As a screenwriter, her feature screenplay The Straight was a finalist for the 2010 Showtime Tony Cox Screenplay Award. Prior to her film career she served as a freelance journalist and worked for Refugees International, a Washington D.C. based advocacy NGO. She was quickly sent to Thailand, where she spent months living with and documenting the lives of the endangered Mlabri people. Her photographs and writing were instrumental in the effort to attain recognition and support for the group from the Thai government.
An MFA-candidate in the Graduate Film division of the Kanbar Institute, Zelnick graduated with honors from Dartmouth College, with a double major in Creative Writing and Film Production where she received the Lockwood Prize for Poetry for her collection Love, War and Other Childhood Memories.
In 1996, the Sloan Foundation partnered with half a dozen of the nation’s top film schools in a pioneering effort to create more realistic and compelling stories about science and technology, and to challenge existing stereotypes of scientists and engineers in commercial film and television. In 2002, the Kanbar Institute filmmakers were the first recipients of the Sloan Foundation’s new Feature Film Production Award.
The New York based Alfred P. Sloan Foundation, founded in 1934, makes grants in science, technology, economics, and the quality of American life. Sloan’s program in public understanding of science and technology, directed by Doron Weber, supports books, radio, film, television, theater, and the Internet to reach a wide, non-specialized audience.
Over the past ten years, Sloan has partnered with six of the top film schools in the country—AFI, Carnegie Mellon, Columbia, NYU, UCLA, and USC—and established annual awards in screenwriting and film production. In addition to Sloan Screenplay Development Programs that have initiated such film projects as “Face Value,” the Hedy Lamarr story, slated for shooting in January, the Foundation has sponsored screenwriting and film production workshops at Sundance, the Hamptons, the Tribeca Film Institute, and Film Independent, and honored new feature films such as the forthcoming “Adam” (Fox Searchlight) and recent films such as “Flash of Genius,”” Sleep Dealer,” and “The Diving Bell and the Butterfly.” Sloan is also a longtime supporter of new science plays at the Ensemble Studio Theater and Manhattan Theater Club, of the John Adams’ opera “Doctor Atomic” and of the upcoming World Science Festival.

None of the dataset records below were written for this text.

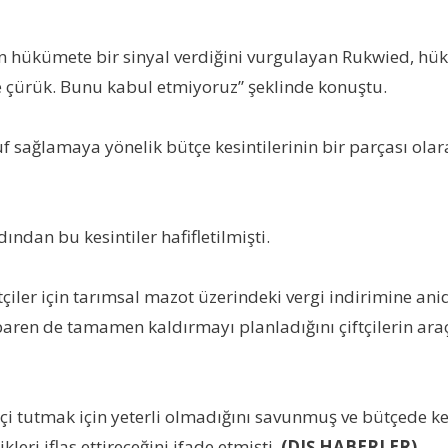
erin hükümete bir sinyal verdiğini vurgulayan Rukwied,
 ve çürük. Bunu kabul etmiyoruz” şeklinde konuştu.
sağlamaya yönelik bütçe kesintilerinin bir parçası olarak 
dından bu kesintiler hafifletilmişti.
çiler için tarımsal mazot üzerindeki vergi indirimine ani
aren de tamamen kaldırmayı planladığını çiftçilerin araç
tçi tutmak için yeterli olmadığını savunmuş ve bütçede ke
kleri iflas ettireceğini ifade etmişti.
(DIŞ HABERLER)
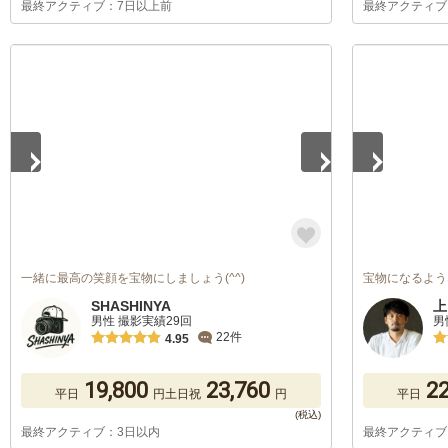
最終アクティブ：7日以上前
最終アクティブ
1
/
5
1
/
5
一緒に最高の笑顔を宝物にしましょう(^^)
宝物になるよう
SHASHINYA
上
男性 撮影実績29回
男
22件
4.95
19,800
23,760
22
平日
円
土日祝
円
平日
最終アクティブ：3日以内
最終アクティブ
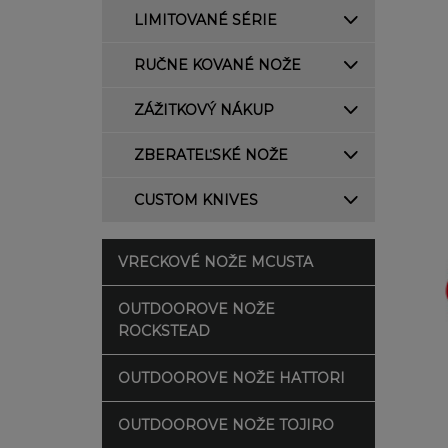
LIMITOVANÉ SÉRIE
RUČNE KOVANÉ NOŽE
ZÁŽITKOVÝ NÁKUP
ZBERATEĽSKÉ NOŽE
CUSTOM KNIVES
VRECKOVÉ NOŽE MCUSTA
OUTDOOROVE NOŽE
ROCKSTEAD
OUTDOOROVE NOŽE HATTORI
OUTDOOROVE NOŽE TOJIRO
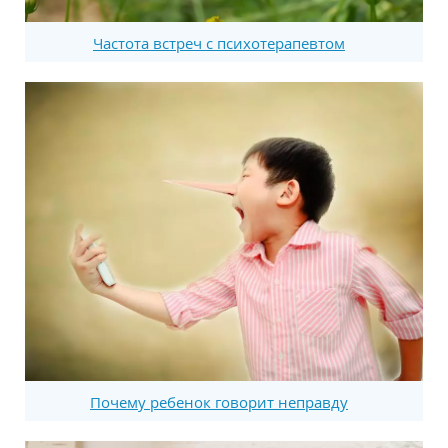
Частота встреч с психотерапевтом
Почему ребенок говорит неправду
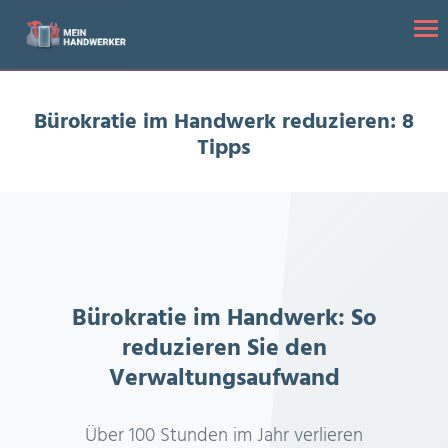
Startseite
/
Bürokratie im Handwerk reduzieren: 8 Tipps
Tog
Bürokratie im Handwerk reduzieren: 8
Tipps
Bürokratie im Handwerk: So
reduzieren Sie den
Verwaltungsaufwand
Über 100 Stunden im Jahr verlieren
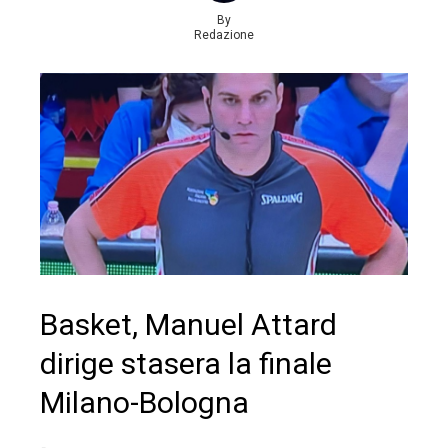
By
Redazione
Basket, Manuel Attard
dirige stasera la finale
Milano-Bologna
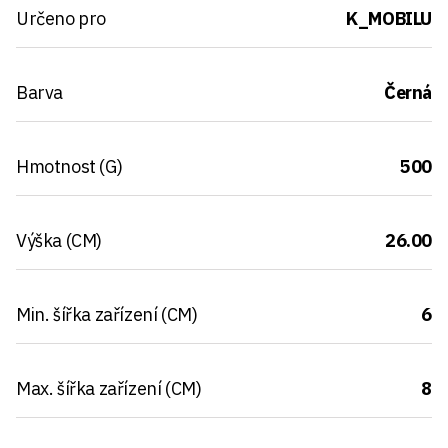
Určeno pro
K_MOBILU
Barva
Černá
Hmotnost (G)
500
Výška (CM)
26.00
Min. šířka zařízení (CM)
6
Max. šířka zařízení (CM)
8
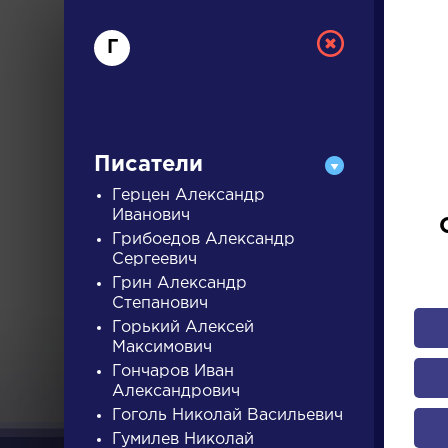
Г
Писатели
Герцен Александр
Иванович
Грибоедов Александр
РУС
Сергеевич
Грин Александр
Степанович
ДЛЯ 
Горький Алексей
Максимович
Гончаров Иван
Александрович
А
Б
В
Г
Д
Е
Ж
З
Гоголь Николай Васильевич
Гумилев Николай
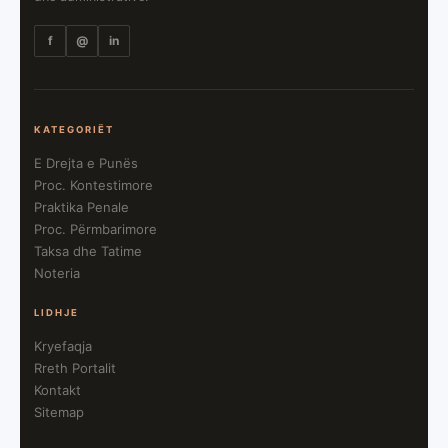
f
@
in
KATEGORIËT
E Drejta e Punës
Proc. Kontestimore
Praktika Penale
Proc. Përmbarimore
Taksa dhe Tatime
Noteria
LIDHJE
Kryefaqja
Rreth Portalit
Kontakt
Sitemap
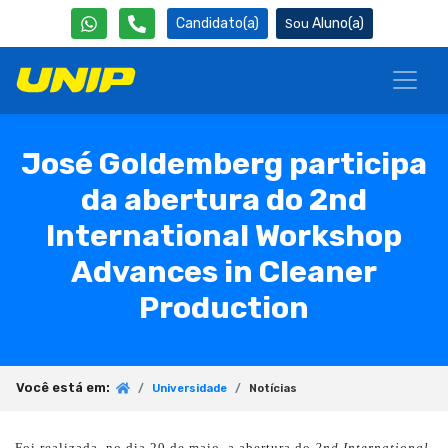
Candidato(a)
Aluno(a)
José Goldemberg participa
da abertura do 2nd
International Workshop
Advances in Cleaner
Production
Você está em:
Universidade
Notícias
Foi realizada, no dia 20 de maio, a abertura do
2nd International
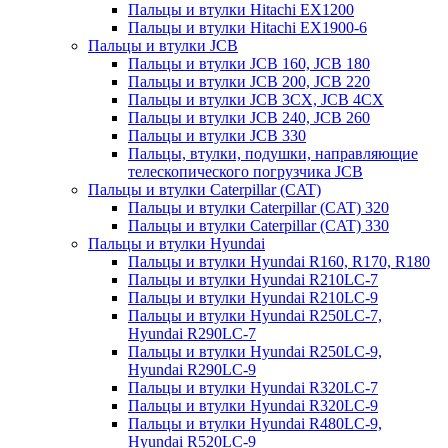
Пальцы и втулки Hitachi EX1200
Пальцы и втулки Hitachi EX1900-6
Пальцы и втулки JCB
Пальцы и втулки JCB 160, JCB 180
Пальцы и втулки JCB 200, JCB 220
Пальцы и втулки JCB 3CX, JCB 4CX
Пальцы и втулки JCB 240, JCB 260
Пальцы и втулки JCB 330
Пальцы, втулки, подушки, направляющие
телескопического погрузчика JCB
Пальцы и втулки Caterpillar (CAT)
Пальцы и втулки Caterpillar (CAT) 320
Пальцы и втулки Caterpillar (CAT) 330
Пальцы и втулки Hyundai
Пальцы и втулки Hyundai R160, R170, R180
Пальцы и втулки Hyundai R210LC-7
Пальцы и втулки Hyundai R210LC-9
Пальцы и втулки Hyundai R250LC-7,
Hyundai R290LC-7
Пальцы и втулки Hyundai R250LC-9,
Hyundai R290LC-9
Пальцы и втулки Hyundai R320LC-7
Пальцы и втулки Hyundai R320LC-9
Пальцы и втулки Hyundai R480LC-9,
Hyundai R520LC-9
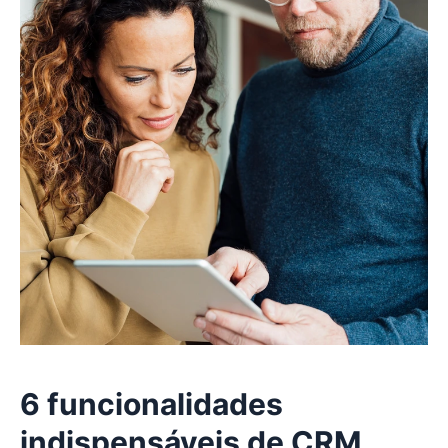
6 funcionalidades
indispensáveis de CRM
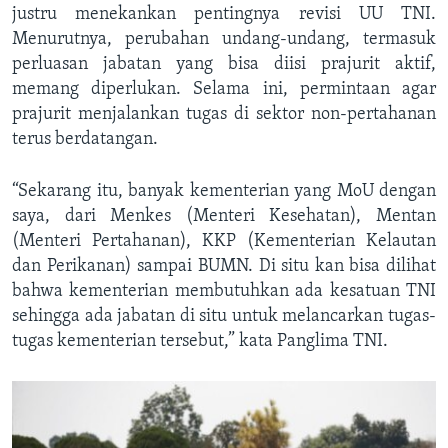
justru menekankan pentingnya revisi UU TNI.
Menurutnya, perubahan undang-undang, termasuk
perluasan jabatan yang bisa diisi prajurit aktif,
memang diperlukan. Selama ini, permintaan agar
prajurit menjalankan tugas di sektor non-pertahanan
terus berdatangan.
“Sekarang itu, banyak kementerian yang MoU dengan
saya, dari Menkes (Menteri Kesehatan), Mentan
(Menteri Pertahanan), KKP (Kementerian Kelautan
dan Perikanan) sampai BUMN. Di situ kan bisa dilihat
bahwa kementerian membutuhkan ada kesatuan TNI
sehingga ada jabatan di situ untuk melancarkan tugas-
tugas kementerian tersebut,” kata Panglima TNI.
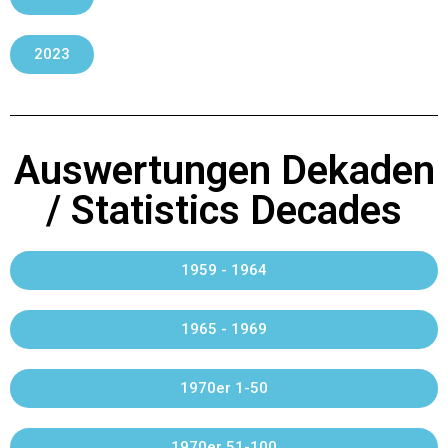
2023
Auswertungen Dekaden
/ Statistics Decades
1959 - 1964
1965 - 1969
1970er 1-50
1970er 51-100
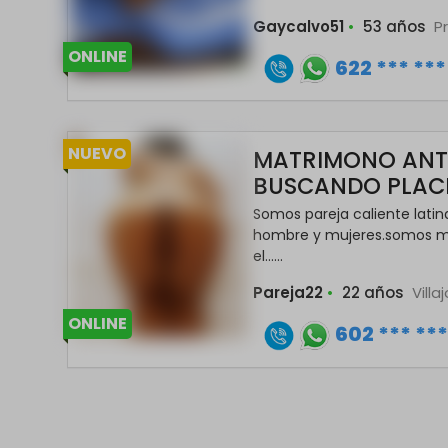
Gaycalvo51
•
53 años
P
ONLINE
622 *** ***
NUEVO
MATRIMONO ANT
BUSCANDO PLAC
Somos pareja caliente latin
hombre y mujeres.somos m
el......
Pareja22
•
22 años
Vill
ONLINE
602 *** **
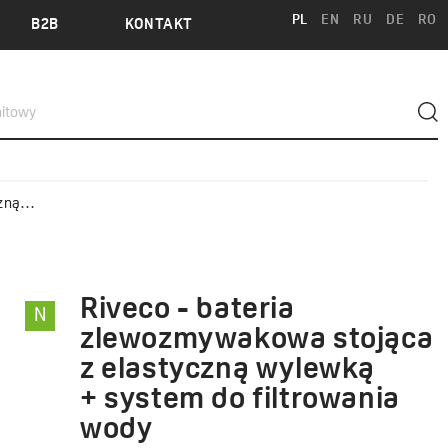
PL
EN
RU
DE
RO
B2B
KONTAKT
 wody
Riveco - bateria
N
RIVECO
zlewozmywakowa stojąca
z elastyczną wylewką
+ system do filtrowania
wody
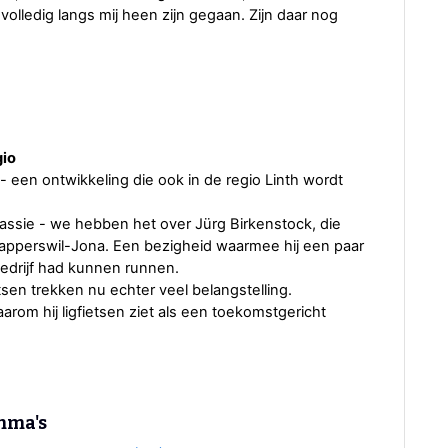
r volledig langs mij heen zijn gegaan. Zijn daar nog
gio
- een ontwikkeling die ook in de regio Linth wordt
n passie - we hebben het over Jürg Birkenstock, die
 Rapperswil-Jona. Een bezigheid waarmee hij een paar
edrijf had kunnen runnen.
sen trekken nu echter veel belangstelling.
arom hij ligfietsen ziet als een toekomstgericht
amma's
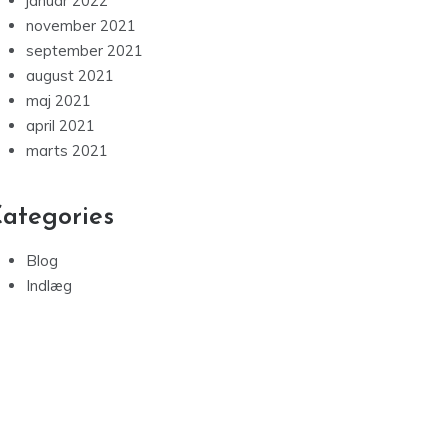
ategories
Blog
Indlæg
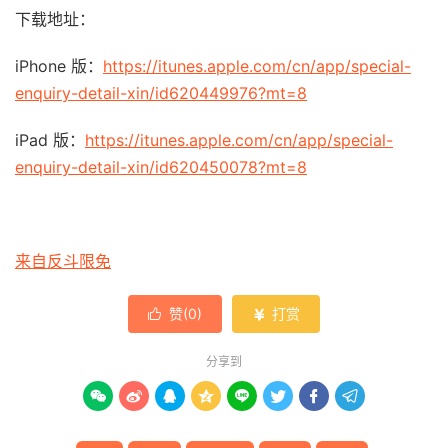
下载地址：
iPhone 版：
https://itunes.apple.com/cn/app/special-
enquiry-detail-xin/id620449976?mt=8
iPad 版：
https://itunes.apple.com/cn/app/special-
enquiry-detail-xin/id620450078?mt=8
来自反斗限免
赞(
0
)
打赏


分享到








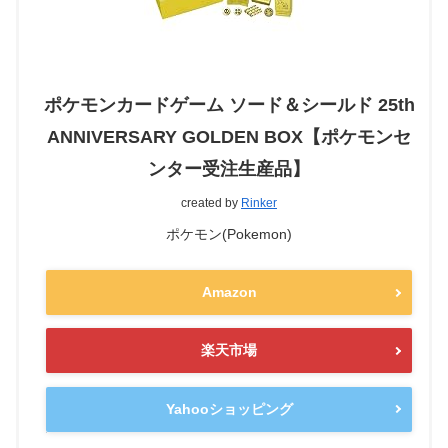
ポケモンカードゲーム ソード＆シールド 25th
ANNIVERSARY GOLDEN BOX【ポケモンセ
ンター受注生産品】
created by
Rinker
ポケモン(Pokemon)
Amazon
楽天市場
Yahooショッピング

For more information, please visit www.sloan.org.
The Kanbar Institute of Film and Television at the Tisch School of the Arts provides an intensive and professional education in filmmaking. The program shared first place in recent U.S. News and World Report rankings of the nation’s film programs; since 1992, seventeen Student Academy Award gold medals have been presented to NYU student filmmakers by the Motion Picture Academy of Arts and Sciences—most recently, in 2010 when Luke Matheny won for his thesis film “God of Love.” At the Sundance Film Festival, the premiere showcase for independent film, Tisch is consistently represented among the approximately 200 films screened every year, but noteworthy are: 2005 and 2006 when alumni films took home nine prizes, 2009 when thesis student Cary Fukunaga won a Directing Award and the Excellence in Cinematography Award, and 2010 when alumna Debra Granik won a Grand Jury Prize and the Waldo Salt Screenwriting Award. In 2010, alumni Geoffey Fletcher (Adapted Screenplay for “Precious”) and Juan José Campanella (Best Foreign Language Film for “El Secreto de Sus Ojos”) won Oscars.
Approximately 150 graduate and 1,050 undergraduate film students pursue degrees in film and television production, photography, cinema studies, dramatic writing, and interactive telecommunications. Distinguished alumni of the Kanbar Institute include Joel Coen, Chris Columbus, Billy Crystal, Martha Coolidge, Ernest Dickerson, Amy Heckerling, Jim Jarmusch, Ang Lee, Spike Lee, Brett Ratner, Nancy Savoca, Martin Scorsese, Susan Seidelman, and Oliver Stone, among many others.